Regular Expression Support

The CybOX Language supports the definition of observable patterns that leverage regular expressions for criteria to be evaluated against instance data. To support interoperability, the CybOX Language defines an intersection of regular expression character classes, operations, expressions, and other lexical tokens defined by common regular expression syntaxes (Boost, Java, JavaScript, .NET, PCRE, Perl 5, and Python) to be used when crafting regular expressions.

This set of capabilities was identified through a survey of several regular expression libraries in an effort to increase interoperability between pattern authors and evaluators. Pattern authors are encouraged to leverage the capabilities defined below when creating regular expressions, but are not required to do so. Deviation from these regular expression capabilities is discussed later in this section.

Supported Regular Expression Syntax

Regular expression modifiers, like the “m”, “i”, “s”, and “x” modifiers used by Perl are not supported. Character matching assumes a Unicode character set. Note that no syntax is supplied for specifying code points in hex; actual Unicode characters must be used instead.
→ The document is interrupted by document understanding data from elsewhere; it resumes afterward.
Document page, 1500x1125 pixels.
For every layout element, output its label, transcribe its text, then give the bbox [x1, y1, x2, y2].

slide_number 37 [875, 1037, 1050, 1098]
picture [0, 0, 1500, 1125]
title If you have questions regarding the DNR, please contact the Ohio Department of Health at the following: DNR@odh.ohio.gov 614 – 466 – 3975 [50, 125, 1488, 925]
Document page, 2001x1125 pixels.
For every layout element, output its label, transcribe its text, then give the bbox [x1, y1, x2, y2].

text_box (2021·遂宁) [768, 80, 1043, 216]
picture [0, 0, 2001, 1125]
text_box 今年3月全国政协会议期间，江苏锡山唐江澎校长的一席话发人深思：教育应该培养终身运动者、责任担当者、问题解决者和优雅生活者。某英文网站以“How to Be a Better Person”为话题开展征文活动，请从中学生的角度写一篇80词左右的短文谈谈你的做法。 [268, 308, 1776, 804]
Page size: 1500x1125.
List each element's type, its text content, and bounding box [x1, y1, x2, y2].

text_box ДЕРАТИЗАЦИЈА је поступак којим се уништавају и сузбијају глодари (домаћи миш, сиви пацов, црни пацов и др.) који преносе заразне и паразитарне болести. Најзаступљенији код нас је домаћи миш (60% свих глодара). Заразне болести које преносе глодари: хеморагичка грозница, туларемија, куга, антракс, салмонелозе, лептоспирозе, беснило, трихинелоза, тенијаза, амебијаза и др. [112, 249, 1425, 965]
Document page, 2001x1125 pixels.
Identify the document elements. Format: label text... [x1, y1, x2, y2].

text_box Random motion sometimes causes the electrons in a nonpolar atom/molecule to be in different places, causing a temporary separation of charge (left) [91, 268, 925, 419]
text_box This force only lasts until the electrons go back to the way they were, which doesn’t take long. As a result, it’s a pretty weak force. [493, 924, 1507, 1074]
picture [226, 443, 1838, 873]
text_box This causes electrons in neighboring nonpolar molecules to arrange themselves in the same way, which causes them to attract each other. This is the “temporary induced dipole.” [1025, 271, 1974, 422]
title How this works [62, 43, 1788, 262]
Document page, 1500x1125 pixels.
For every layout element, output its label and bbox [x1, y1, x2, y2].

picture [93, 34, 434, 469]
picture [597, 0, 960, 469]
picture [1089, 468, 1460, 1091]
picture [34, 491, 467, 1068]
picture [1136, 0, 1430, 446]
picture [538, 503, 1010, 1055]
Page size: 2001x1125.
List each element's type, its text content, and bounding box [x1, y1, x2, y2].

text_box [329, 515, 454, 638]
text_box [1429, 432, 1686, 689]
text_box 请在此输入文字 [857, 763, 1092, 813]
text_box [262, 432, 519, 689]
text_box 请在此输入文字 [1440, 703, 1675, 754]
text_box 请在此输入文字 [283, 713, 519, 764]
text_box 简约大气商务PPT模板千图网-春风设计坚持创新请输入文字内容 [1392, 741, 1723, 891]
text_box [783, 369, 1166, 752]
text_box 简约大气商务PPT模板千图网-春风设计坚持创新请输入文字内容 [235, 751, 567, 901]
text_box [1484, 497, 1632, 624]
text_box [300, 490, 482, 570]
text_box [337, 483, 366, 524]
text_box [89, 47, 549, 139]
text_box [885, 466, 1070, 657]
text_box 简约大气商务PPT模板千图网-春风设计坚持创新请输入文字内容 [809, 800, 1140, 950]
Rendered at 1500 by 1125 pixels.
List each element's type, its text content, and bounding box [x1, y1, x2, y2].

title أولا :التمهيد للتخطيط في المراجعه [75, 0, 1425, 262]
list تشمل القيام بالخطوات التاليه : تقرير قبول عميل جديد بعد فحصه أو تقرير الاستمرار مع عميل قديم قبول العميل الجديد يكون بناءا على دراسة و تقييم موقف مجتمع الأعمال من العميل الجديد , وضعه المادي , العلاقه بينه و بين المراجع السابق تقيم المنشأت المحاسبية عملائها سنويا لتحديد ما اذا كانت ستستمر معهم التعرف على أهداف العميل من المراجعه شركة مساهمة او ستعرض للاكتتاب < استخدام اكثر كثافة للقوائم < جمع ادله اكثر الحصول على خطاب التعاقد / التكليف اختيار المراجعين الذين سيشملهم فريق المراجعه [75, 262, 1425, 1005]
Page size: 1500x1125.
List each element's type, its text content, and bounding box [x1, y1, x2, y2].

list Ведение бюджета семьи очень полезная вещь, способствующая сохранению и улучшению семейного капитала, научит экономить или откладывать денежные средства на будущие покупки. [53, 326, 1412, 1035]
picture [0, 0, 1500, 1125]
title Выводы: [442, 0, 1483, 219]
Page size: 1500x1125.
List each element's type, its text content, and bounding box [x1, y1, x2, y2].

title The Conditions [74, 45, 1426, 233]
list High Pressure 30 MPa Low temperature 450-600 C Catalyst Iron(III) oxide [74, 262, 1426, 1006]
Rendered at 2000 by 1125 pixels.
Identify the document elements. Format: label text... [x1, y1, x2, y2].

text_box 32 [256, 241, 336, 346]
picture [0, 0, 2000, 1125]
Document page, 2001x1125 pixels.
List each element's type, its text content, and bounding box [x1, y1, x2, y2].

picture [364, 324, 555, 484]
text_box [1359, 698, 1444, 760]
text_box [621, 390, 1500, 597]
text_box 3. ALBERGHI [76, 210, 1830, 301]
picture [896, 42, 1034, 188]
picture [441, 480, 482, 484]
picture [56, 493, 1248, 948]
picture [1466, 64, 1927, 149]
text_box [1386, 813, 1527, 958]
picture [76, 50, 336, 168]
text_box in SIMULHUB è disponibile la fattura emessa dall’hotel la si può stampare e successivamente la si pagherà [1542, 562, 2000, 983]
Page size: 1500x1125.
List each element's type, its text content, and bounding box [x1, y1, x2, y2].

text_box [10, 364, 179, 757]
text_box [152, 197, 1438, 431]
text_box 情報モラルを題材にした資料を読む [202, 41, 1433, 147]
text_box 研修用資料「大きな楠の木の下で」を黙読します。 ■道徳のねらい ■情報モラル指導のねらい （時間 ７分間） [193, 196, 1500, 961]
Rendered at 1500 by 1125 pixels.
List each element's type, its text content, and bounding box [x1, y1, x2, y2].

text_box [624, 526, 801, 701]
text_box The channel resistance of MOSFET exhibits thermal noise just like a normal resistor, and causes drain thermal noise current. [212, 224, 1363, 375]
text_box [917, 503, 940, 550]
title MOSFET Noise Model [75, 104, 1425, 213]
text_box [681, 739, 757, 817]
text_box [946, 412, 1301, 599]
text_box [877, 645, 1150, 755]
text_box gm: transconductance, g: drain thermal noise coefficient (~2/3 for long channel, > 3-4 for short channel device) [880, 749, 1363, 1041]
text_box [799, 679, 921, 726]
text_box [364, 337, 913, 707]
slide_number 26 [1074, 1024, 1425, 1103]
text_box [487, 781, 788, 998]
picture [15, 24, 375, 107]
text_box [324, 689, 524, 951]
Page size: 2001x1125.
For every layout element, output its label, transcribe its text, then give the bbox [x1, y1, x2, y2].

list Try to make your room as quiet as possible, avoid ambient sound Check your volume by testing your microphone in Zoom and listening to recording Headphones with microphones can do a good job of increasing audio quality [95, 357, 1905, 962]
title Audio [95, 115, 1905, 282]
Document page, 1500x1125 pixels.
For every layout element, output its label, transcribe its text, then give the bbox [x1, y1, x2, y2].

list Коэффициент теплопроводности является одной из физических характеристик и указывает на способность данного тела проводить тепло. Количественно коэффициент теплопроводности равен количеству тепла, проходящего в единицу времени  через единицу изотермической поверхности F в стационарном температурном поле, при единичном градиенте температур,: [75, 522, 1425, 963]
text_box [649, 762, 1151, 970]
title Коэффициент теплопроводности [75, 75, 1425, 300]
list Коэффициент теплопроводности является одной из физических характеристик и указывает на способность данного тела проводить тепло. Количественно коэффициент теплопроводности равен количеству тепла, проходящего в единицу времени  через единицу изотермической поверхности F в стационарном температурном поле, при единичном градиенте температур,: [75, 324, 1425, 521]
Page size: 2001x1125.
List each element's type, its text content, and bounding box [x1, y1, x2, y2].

The following regular expression capabilities are identified as recommended in the CybOX Language. Regular expression capabilities that are not listed below should be avoided if possible as they are likely to be incompatible or have different meanings between commonly used regular expression libraries.

Metacharacters

\   Quote the next metacharacter
^   Match the beginning of the line
.   Match any character (except newline)
$   Match the end of the line (or before newline at the end)
|   Alternation
()  Grouping
[]  Character class

Greedy Quantifiers

*     Match 0 or more times
+     Match 1 or more times
?     Match 1 or 0 times
{n}   Match exactly n times
{n,}  Match at least n times
{n,m} Match at least n but not more than m times

Reluctant Quantifiers

*?     Match 0 or more times
+?     Match 1 or more times
??     Match 0 or 1 time
{n}?   Match exactly n times
{n,}?  Match at least n times
{n,m}? Match at least n but not more than m times

Escape Sequences

\t   tab (HT, TAB)
\n   newline (LF, NL)
\r   return (CR)
\f   form feed (FF)
\033 octal char (think of a PDP-11)
\x1B hex char
\c[  control char

Character Classes

\w Match a "word" character (alphanumeric plus "_")
\W Match a non-word character
\s Match a whitespace character
\S Match a non-whitespace character
\d Match a digit character
\D Match a non-digit character

Zero Width Assertions

\b Match a word boundary
\B Match a non-(word boundary)

Extensions

(?:regexp) - Group without capture
(?=regexp) - Zero-width positive lookahead assertion
(?!regexp) - Zero-width negative lookahead assertion

Other

[chars]  - Match any of the specified characters
[^chars] - Match anything that is not one of the specified characters
[a-b]    - Match any character in the range between "a" and "b", inclusive
a|b      - Alternation; match either the left side of the "|" or the right side
\n       - When 'n' is a single digit: the nth capturing group matched.

The @regex_syntax Attribute

The capabilities outlined above are recommended, but are not required for the creation of observable patterns which leverage regular expressions. If a pattern author requires capabilities that are outside of the set defined above, the @regex_syntax attribute can be leveraged to identify the regular expression syntax, library, or software required to properly evaluate it (e.g., “PCRE v8.32” or “Java 1.6”). By setting the @regex_syntax attribute, the author accepts any adverse effects caused by the deviation with respect to interoperability and compatibility. Omitting this attribute or setting it with an empty value declares alignment with the CybOX Language Specification.